The TSC Database is utilized to identify potential participants for NIH studies conducted at TSC Database sites. The TS Alliance TSC Database is collecting data aligned with the European TSC Registry (TOSCA) core data fields, which will enable collaborative sharing in the future. In November 2012, the TS Alliance executed an agreement with Novartis Pharmaceuticals to partially underwrite the ongoing cost of operations of the project. Limited datasets from the TSC Database are being shared with Novartis to analyze targeted questions of interest to Novartis. Data from this project helped the Tumor/SEGA group develop their final recommendations on the frequency of MRI brain scans and are included in the 2012 International TSC Clinical Consensus Conference Recommendations for Surveillance and Management. Data from this project was used by Novartis to develop Everolimus.

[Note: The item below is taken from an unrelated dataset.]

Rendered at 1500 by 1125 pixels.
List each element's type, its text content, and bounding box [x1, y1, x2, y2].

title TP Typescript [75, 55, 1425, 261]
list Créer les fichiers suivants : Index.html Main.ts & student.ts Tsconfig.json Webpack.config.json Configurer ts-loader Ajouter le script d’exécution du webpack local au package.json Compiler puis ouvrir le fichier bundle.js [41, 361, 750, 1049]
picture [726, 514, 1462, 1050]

Objective was to determine the frequency and predictors of seizures in pediatric stroke. 150 patients enrolled at 21 sites. 36 neonates and 114 children. Twenty-two (22) neonates and 32 children had an acute (<7 days) symptomatic seizure. Stroke involving temporal lobe predicted acute seizure but gender, AIS, hemorrhage, vascular territory and cortical infarct did not. Conclusion: Seizures are frequent within the first week of pediatric stroke onset. Nearly 1 in 20 developed recurrent remote seizures within 4 months of stroke. The International Pediatric Stroke Study (IPSS) group is an ongoing collaborative research effort.

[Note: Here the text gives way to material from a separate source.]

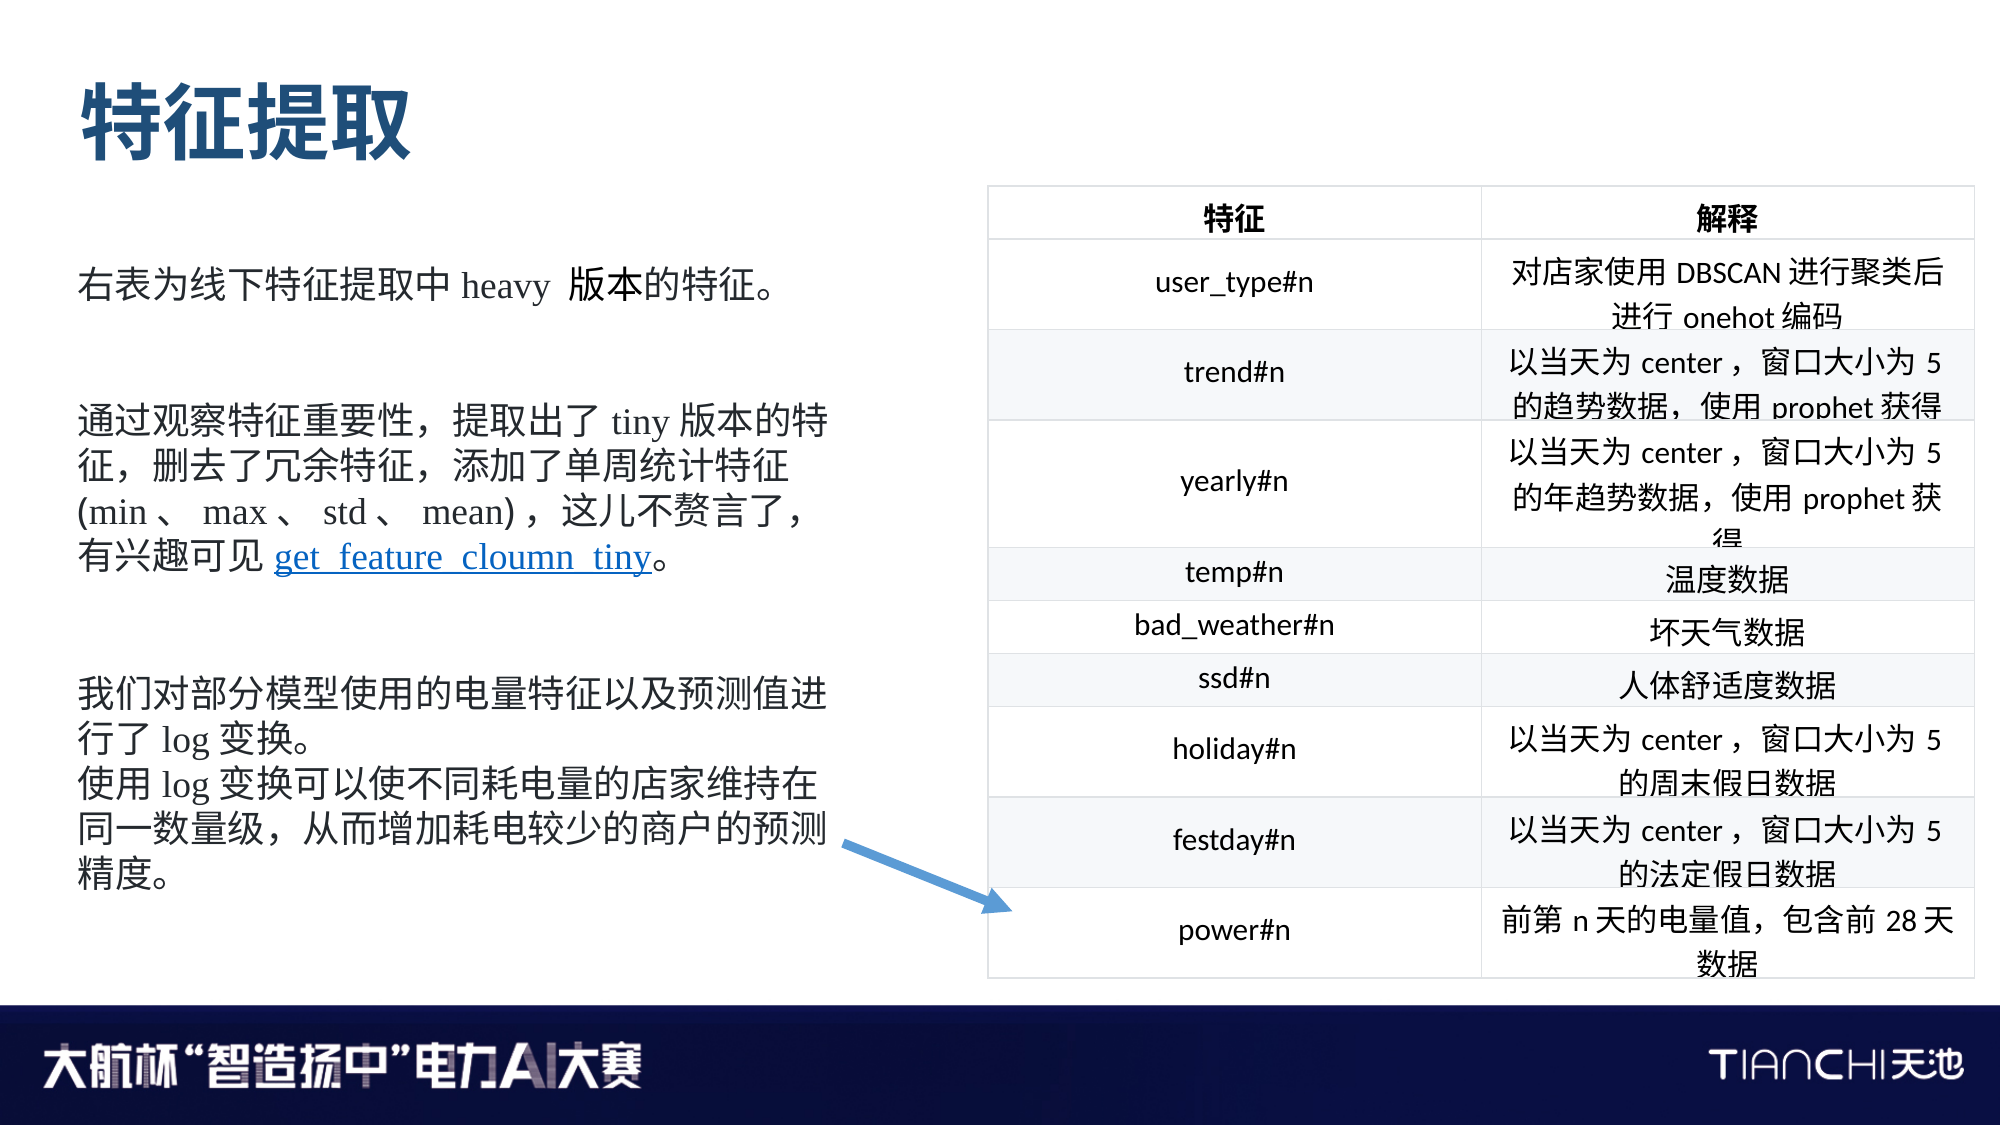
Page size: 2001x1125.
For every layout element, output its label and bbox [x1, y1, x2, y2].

As a result of this project, a manuscript was published in 2017 in the Journal of Developmental Medicine and Child Neurology (2017 Jan (10):38-44) entitled "Prolonged or recurrent acute seizures after pediatric arterial ischemic stroke are associated with increasing epilepsy risk". Three presentations were made: "Acute symptomatic seizures with pediatric stroke predict recurrent remote seizures" presented at the Child Neurology Society meeting, Austin 2013; "Younger age predicts acute seizures and epilepsy after pediatric stroke" Child Neurology Society meeting, National Harbor, 2015; and "Epilepsy is associated with poorer neurologic outcome after pediatric stroke" presented at the American Heart Association, International Stroke Conference, Los Angeles, 2016.